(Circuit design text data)
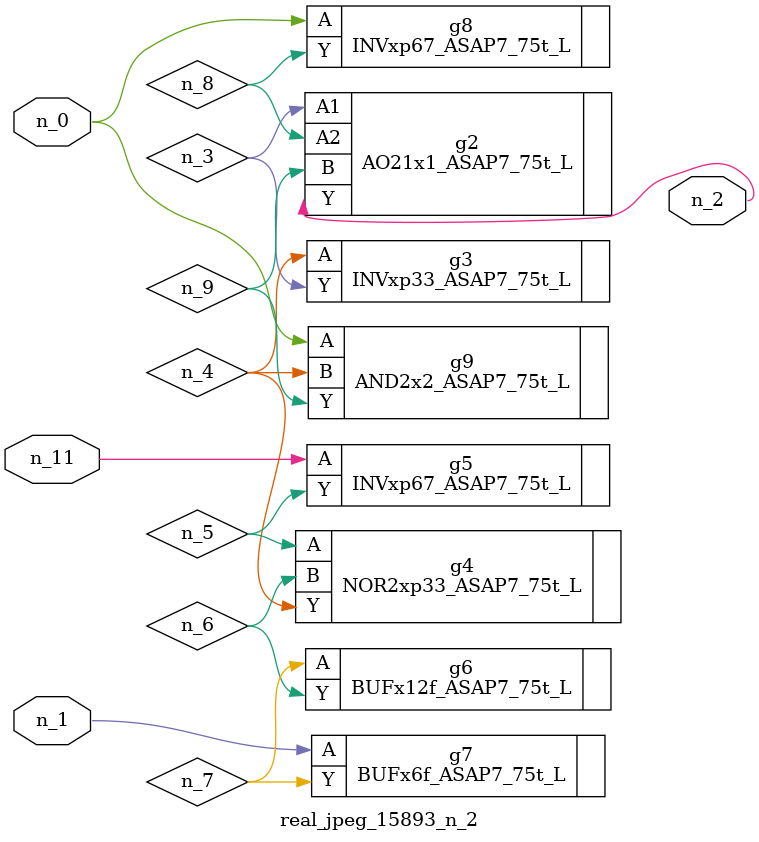
<source format=v>
module real_jpeg_15893_n_2 (n_1, n_11, n_0, n_2);

input n_1;
input n_11;
input n_0;

output n_2;

wire n_5;
wire n_8;
wire n_4;
wire n_6;
wire n_7;
wire n_3;
wire n_9;

INVxp67_ASAP7_75t_L g8 ( 
.A(n_0),
.Y(n_8)
);

AND2x2_ASAP7_75t_L g9 ( 
.A(n_0),
.B(n_4),
.Y(n_9)
);

BUFx6f_ASAP7_75t_L g7 ( 
.A(n_1),
.Y(n_7)
);

AO21x1_ASAP7_75t_L g2 ( 
.A1(n_3),
.A2(n_8),
.B(n_9),
.Y(n_2)
);

INVxp33_ASAP7_75t_L g3 ( 
.A(n_4),
.Y(n_3)
);

NOR2xp33_ASAP7_75t_L g4 ( 
.A(n_5),
.B(n_6),
.Y(n_4)
);

BUFx12f_ASAP7_75t_L g6 ( 
.A(n_7),
.Y(n_6)
);

INVxp67_ASAP7_75t_L g5 ( 
.A(n_11),
.Y(n_5)
);


endmodule
</source>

Problem requirements: Copy out all the entries precisely. No images.

Reply:
<source format=v>
module real_jpeg_15893_n_2 (n_1, n_11, n_0, n_2);

input n_1;
input n_11;
input n_0;

output n_2;

wire n_5;
wire n_8;
wire n_4;
wire n_6;
wire n_7;
wire n_3;
wire n_9;

INVxp67_ASAP7_75t_L g8 ( 
.A(n_0),
.Y(n_8)
);

AND2x2_ASAP7_75t_L g9 ( 
.A(n_0),
.B(n_4),
.Y(n_9)
);

BUFx6f_ASAP7_75t_L g7 ( 
.A(n_1),
.Y(n_7)
);

AO21x1_ASAP7_75t_L g2 ( 
.A1(n_3),
.A2(n_8),
.B(n_9),
.Y(n_2)
);

INVxp33_ASAP7_75t_L g3 ( 
.A(n_4),
.Y(n_3)
);

NOR2xp33_ASAP7_75t_L g4 ( 
.A(n_5),
.B(n_6),
.Y(n_4)
);

BUFx12f_ASAP7_75t_L g6 ( 
.A(n_7),
.Y(n_6)
);

INVxp67_ASAP7_75t_L g5 ( 
.A(n_11),
.Y(n_5)
);


endmodule
</source>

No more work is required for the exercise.